What the exercise asks> Print nothing beyond the line with "Nuestros proyectos emprendedores": every line from the beginning of the data up to it, that line included, and no pictures.

Data under study>
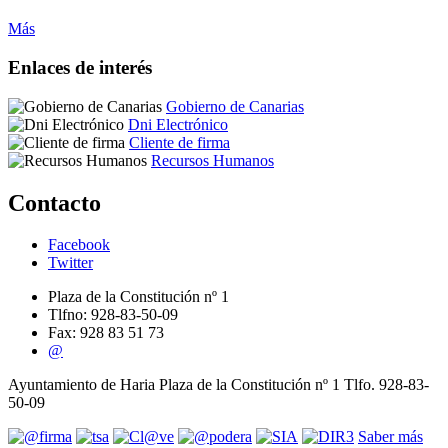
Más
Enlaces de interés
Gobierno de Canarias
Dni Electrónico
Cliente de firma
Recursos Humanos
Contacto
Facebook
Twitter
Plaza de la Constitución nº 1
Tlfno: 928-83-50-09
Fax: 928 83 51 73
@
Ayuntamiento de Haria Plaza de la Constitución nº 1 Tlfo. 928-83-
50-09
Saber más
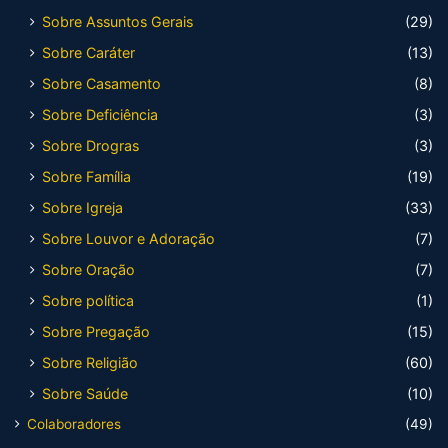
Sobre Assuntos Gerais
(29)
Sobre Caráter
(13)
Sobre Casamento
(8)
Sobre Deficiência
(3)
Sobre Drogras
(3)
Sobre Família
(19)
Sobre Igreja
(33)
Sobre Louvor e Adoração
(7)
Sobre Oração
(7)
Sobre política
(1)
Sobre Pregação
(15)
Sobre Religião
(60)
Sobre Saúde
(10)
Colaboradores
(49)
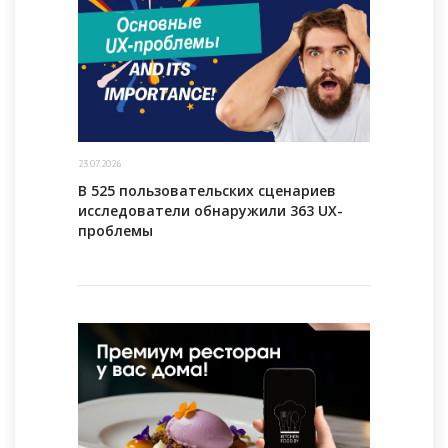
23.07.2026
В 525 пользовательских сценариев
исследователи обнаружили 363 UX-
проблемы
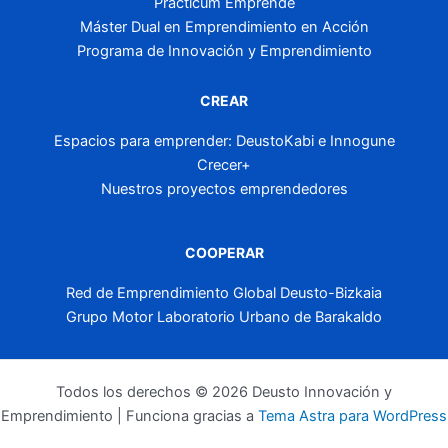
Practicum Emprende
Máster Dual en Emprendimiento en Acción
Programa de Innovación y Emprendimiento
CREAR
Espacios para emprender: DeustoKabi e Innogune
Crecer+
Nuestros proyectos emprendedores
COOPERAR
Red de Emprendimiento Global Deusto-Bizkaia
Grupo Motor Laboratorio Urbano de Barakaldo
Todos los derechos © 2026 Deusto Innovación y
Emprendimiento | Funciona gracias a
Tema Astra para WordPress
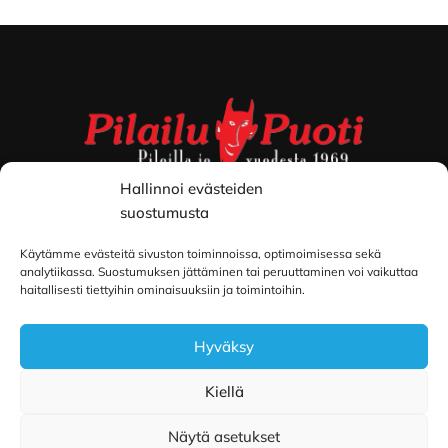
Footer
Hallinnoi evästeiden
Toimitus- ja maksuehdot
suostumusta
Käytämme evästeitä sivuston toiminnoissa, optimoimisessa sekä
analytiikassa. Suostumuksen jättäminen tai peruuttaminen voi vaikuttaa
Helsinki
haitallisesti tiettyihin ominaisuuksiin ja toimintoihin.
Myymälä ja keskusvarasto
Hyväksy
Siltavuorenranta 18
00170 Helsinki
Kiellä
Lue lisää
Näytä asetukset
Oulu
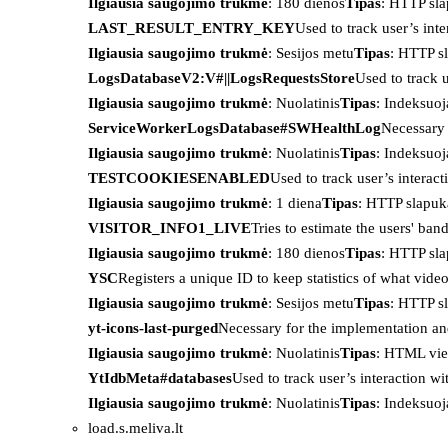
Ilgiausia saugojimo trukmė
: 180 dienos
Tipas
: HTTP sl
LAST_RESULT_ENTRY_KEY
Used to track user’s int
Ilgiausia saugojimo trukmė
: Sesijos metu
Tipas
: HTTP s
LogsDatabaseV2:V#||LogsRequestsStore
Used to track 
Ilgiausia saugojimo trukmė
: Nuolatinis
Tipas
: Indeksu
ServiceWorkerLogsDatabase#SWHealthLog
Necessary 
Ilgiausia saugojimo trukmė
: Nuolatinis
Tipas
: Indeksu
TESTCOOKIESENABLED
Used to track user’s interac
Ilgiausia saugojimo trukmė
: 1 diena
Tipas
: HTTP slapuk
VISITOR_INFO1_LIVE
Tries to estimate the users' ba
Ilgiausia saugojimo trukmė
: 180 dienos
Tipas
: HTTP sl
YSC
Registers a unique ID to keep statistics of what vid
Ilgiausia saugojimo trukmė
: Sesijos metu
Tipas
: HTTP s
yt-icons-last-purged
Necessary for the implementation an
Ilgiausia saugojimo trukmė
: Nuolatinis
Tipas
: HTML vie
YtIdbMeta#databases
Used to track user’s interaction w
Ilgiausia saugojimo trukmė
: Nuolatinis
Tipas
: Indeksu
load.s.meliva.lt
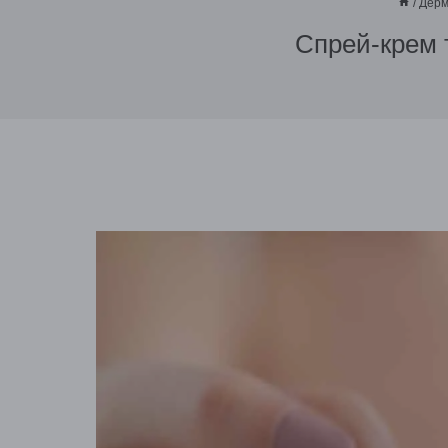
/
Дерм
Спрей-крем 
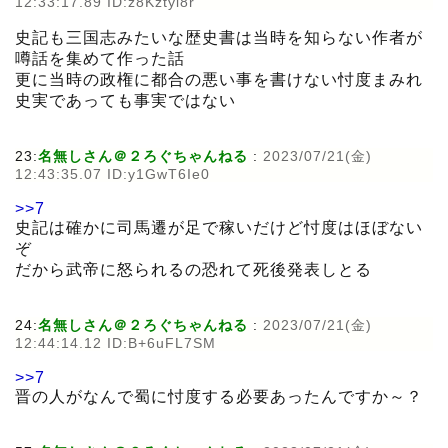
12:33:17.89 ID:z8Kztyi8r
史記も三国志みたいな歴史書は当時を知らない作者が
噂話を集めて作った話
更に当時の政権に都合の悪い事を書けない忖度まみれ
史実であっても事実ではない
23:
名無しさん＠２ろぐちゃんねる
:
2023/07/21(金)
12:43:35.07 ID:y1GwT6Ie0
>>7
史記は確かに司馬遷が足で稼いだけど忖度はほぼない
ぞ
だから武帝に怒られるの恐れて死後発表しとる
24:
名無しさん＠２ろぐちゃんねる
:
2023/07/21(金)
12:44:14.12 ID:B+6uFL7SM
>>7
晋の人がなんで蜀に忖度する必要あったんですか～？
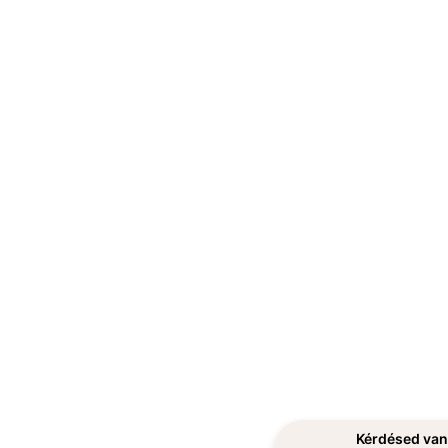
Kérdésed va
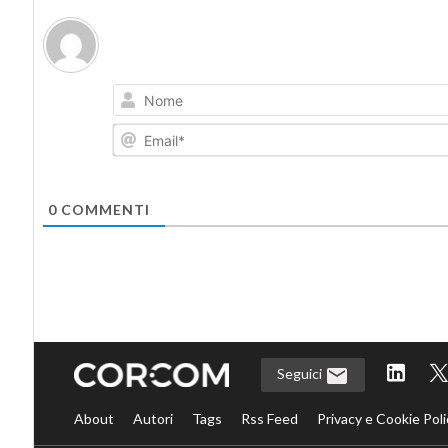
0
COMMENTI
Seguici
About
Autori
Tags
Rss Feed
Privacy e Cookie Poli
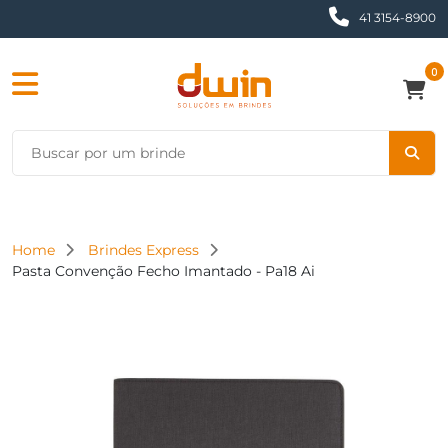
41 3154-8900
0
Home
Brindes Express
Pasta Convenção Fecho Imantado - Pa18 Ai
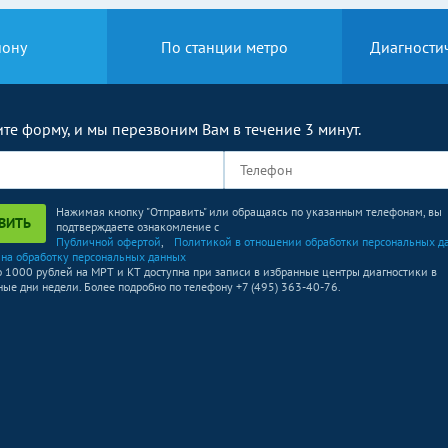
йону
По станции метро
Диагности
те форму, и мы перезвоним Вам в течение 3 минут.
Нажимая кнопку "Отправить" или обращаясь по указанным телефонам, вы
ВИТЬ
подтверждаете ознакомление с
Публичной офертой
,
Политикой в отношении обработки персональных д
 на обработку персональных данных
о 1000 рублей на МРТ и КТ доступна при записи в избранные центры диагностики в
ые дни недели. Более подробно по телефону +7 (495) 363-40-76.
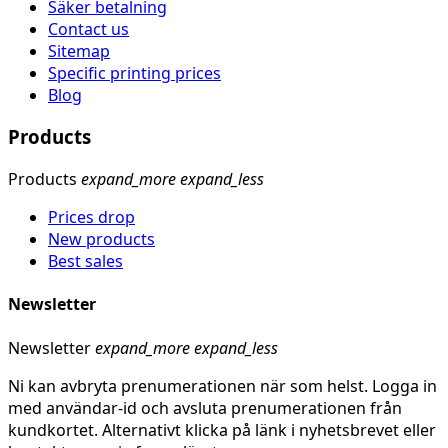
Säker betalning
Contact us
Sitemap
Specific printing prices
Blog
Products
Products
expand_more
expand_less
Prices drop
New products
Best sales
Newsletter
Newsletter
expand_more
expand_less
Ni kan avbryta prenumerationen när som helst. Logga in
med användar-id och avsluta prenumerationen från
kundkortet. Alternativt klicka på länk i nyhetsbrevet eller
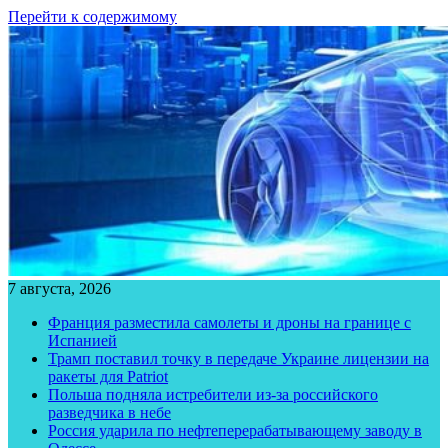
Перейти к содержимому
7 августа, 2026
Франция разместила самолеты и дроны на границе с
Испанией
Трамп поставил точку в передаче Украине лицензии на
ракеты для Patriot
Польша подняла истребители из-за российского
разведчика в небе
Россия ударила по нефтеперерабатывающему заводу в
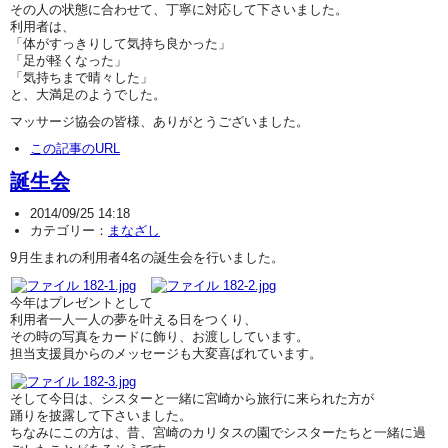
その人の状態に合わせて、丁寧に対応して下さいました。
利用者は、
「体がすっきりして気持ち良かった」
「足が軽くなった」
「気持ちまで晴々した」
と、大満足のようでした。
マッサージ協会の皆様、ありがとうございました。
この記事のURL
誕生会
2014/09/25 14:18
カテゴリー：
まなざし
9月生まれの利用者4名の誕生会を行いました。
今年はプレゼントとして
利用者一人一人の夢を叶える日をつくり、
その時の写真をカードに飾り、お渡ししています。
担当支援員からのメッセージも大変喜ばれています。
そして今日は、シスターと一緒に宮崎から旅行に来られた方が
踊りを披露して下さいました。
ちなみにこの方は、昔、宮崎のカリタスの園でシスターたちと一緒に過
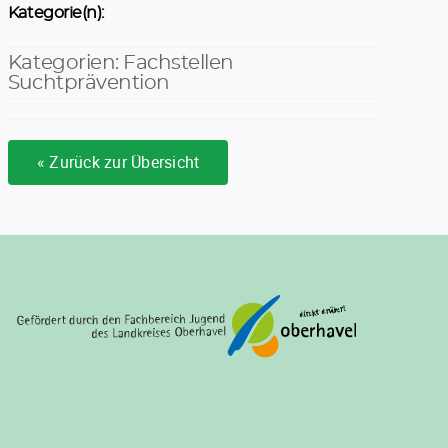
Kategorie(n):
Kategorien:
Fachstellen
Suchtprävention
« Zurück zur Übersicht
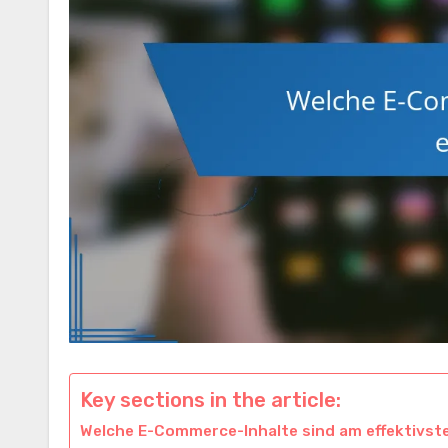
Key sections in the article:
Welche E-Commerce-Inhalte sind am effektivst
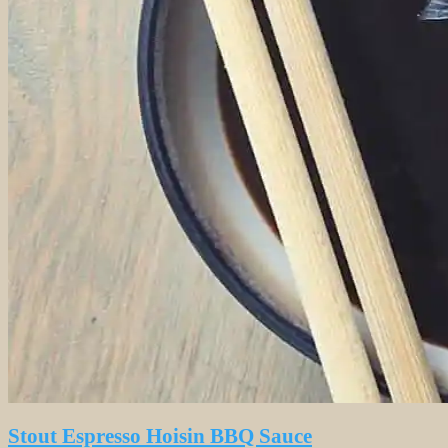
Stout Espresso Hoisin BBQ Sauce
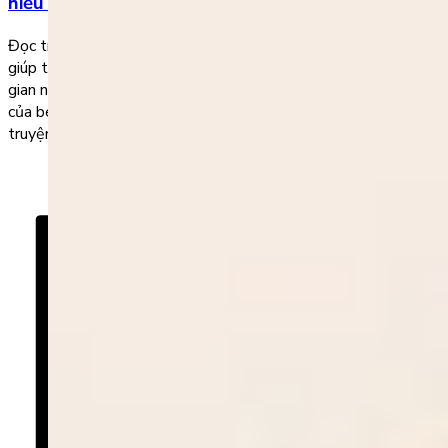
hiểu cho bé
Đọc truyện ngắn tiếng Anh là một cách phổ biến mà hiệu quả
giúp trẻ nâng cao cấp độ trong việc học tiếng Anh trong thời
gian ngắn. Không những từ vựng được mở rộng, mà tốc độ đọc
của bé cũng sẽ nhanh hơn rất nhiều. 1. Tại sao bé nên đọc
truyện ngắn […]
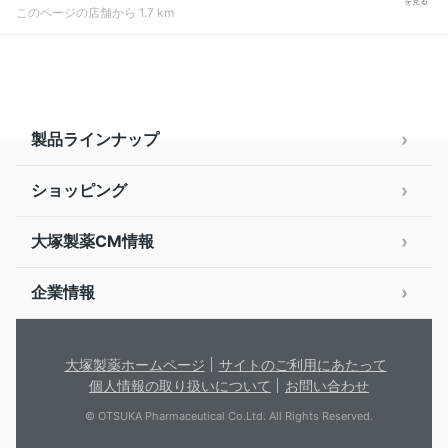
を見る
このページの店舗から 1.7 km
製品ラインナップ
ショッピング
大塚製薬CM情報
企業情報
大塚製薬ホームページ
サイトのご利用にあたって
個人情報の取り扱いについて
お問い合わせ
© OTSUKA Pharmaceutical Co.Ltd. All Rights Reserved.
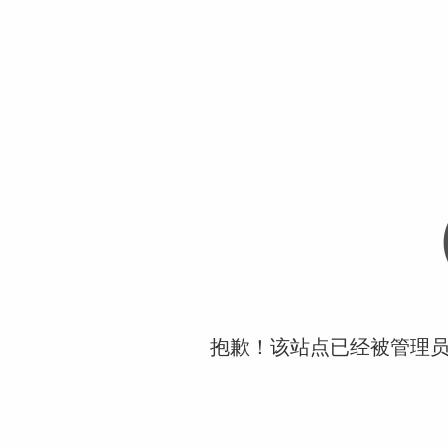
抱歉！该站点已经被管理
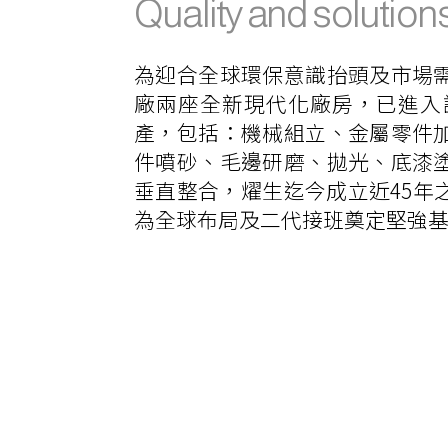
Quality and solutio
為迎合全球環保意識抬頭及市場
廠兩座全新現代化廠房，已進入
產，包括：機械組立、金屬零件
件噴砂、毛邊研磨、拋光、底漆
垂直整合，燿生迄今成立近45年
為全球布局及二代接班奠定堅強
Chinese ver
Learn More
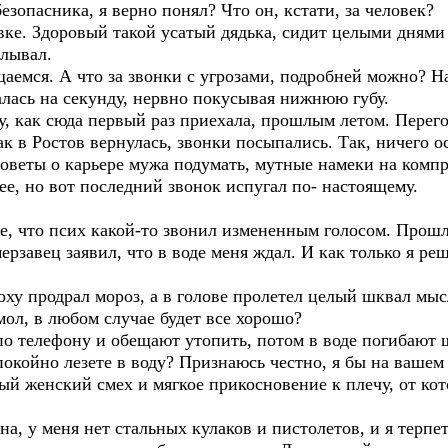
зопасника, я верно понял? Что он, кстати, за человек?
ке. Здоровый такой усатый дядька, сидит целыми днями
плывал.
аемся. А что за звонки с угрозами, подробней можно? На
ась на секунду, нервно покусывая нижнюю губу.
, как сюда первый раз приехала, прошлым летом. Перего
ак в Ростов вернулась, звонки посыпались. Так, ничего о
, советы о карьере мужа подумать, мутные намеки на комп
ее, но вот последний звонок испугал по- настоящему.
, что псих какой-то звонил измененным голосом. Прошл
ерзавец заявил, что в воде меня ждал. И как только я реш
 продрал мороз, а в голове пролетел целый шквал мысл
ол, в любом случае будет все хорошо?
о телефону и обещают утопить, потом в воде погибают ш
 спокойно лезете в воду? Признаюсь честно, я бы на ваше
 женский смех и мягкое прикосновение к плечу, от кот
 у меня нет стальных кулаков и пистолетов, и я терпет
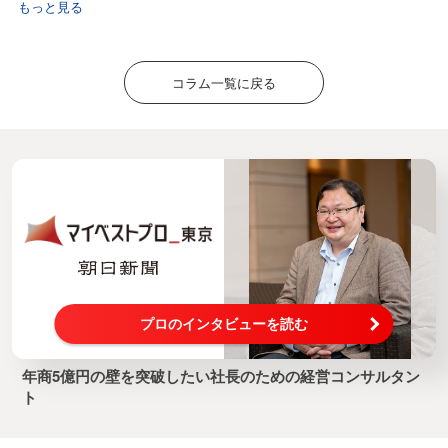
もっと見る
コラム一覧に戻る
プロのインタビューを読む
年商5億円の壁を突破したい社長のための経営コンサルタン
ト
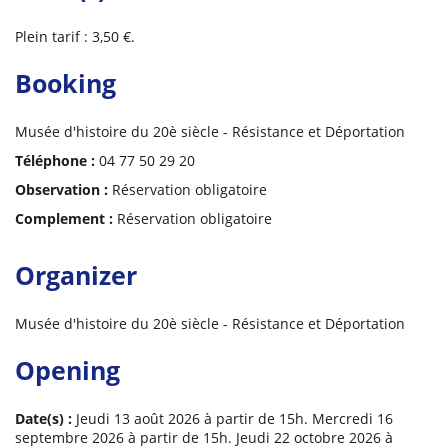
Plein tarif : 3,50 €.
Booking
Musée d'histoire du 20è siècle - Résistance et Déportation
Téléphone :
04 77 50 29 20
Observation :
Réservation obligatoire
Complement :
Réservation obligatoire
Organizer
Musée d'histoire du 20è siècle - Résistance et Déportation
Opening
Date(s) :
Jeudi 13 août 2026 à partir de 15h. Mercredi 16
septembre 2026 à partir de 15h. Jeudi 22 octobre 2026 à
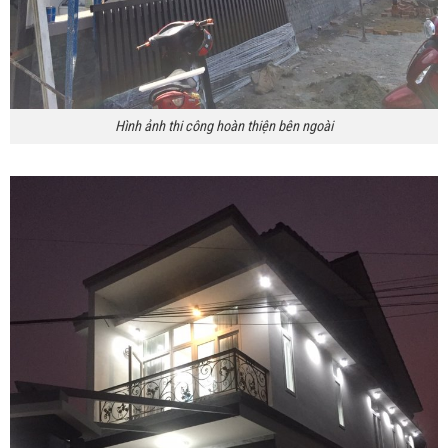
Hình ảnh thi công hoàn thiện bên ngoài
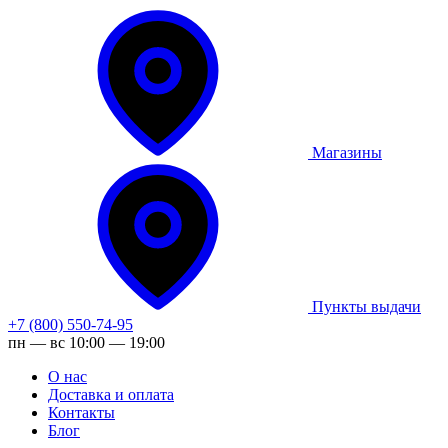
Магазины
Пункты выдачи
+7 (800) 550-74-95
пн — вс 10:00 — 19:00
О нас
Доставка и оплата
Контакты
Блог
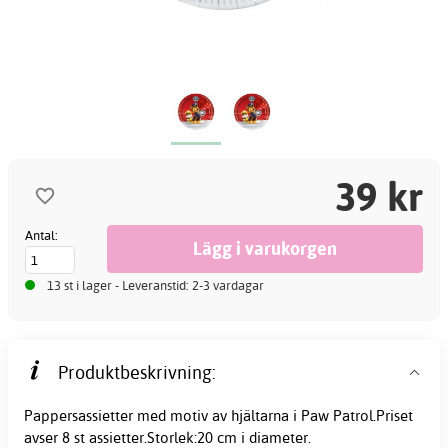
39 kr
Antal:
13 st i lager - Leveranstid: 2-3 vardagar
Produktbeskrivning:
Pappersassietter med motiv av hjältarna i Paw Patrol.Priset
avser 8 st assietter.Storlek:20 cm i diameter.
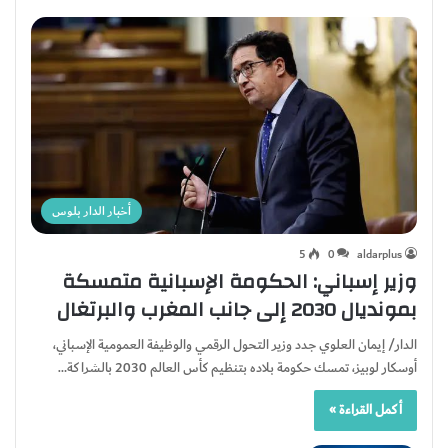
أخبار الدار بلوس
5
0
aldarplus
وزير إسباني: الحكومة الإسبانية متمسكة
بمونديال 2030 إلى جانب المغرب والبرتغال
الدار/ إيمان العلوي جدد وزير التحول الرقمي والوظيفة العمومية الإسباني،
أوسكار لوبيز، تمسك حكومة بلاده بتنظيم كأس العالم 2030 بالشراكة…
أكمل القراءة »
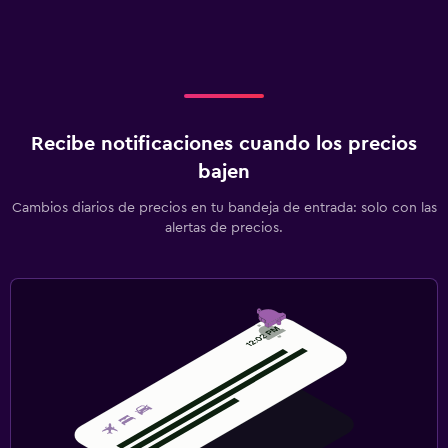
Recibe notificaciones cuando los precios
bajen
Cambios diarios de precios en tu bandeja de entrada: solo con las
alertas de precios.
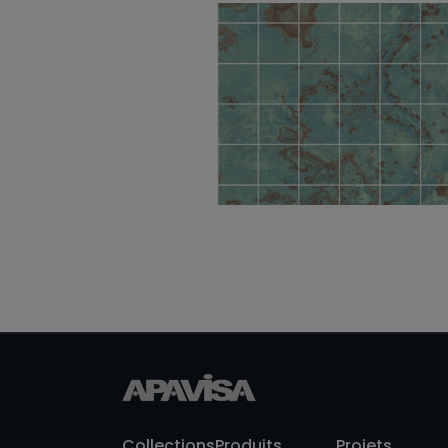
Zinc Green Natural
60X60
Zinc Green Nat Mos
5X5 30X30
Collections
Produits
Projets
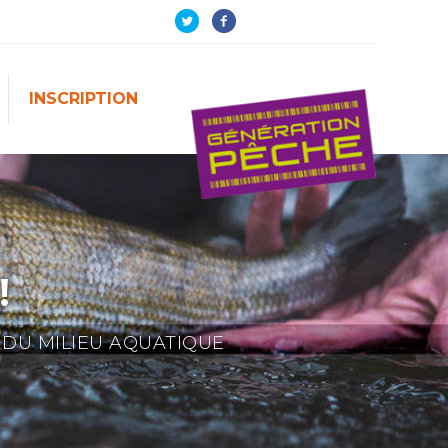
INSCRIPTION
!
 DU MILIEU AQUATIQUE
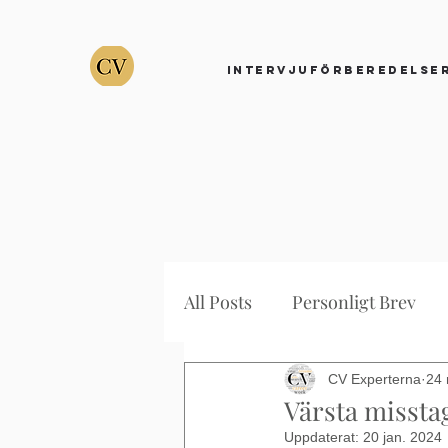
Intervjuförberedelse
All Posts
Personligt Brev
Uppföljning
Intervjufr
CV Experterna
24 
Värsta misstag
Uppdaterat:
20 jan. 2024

Written response>
Más
Enlaces de interés
Gobierno de Canarias
Dni Electrónico
Cliente de firma
Recursos Humanos
Contacto
Facebook
Twitter
Plaza de la Constitución nº 1
Tlfno: 928-83-50-09
Fax: 928 83 51 73
@
Ayuntamiento de Haria Plaza de la Constitución nº 1 Tlfo. 928-83-
50-09
Saber más
Sobre Assuntos Gerais
(29)
Sobre Caráter
(13)
Sobre Casamento
(8)
Sobre Deficiência
(3)
Sobre Drogras
(3)
Sobre Família
(19)
Sobre Igreja
(33)
Sobre Louvor e Adoração
(7)
Sobre Oração
(7)
Sobre política
(1)
Sobre Pregação
(15)
Sobre Religião
(60)
Sobre Saúde
(10)
Colaboradores
(49)
23.07.2026
В 525 пользовательских сценариев
исследователи обнаружили 363 UX-
проблемы
Practicum Emprende
Máster Dual en Emprendimiento en Acción
Programa de Innovación y Emprendimiento
CREAR
Espacios para emprender: DeustoKabi e Innogune
Crecer+
Nuestros proyectos emprendedores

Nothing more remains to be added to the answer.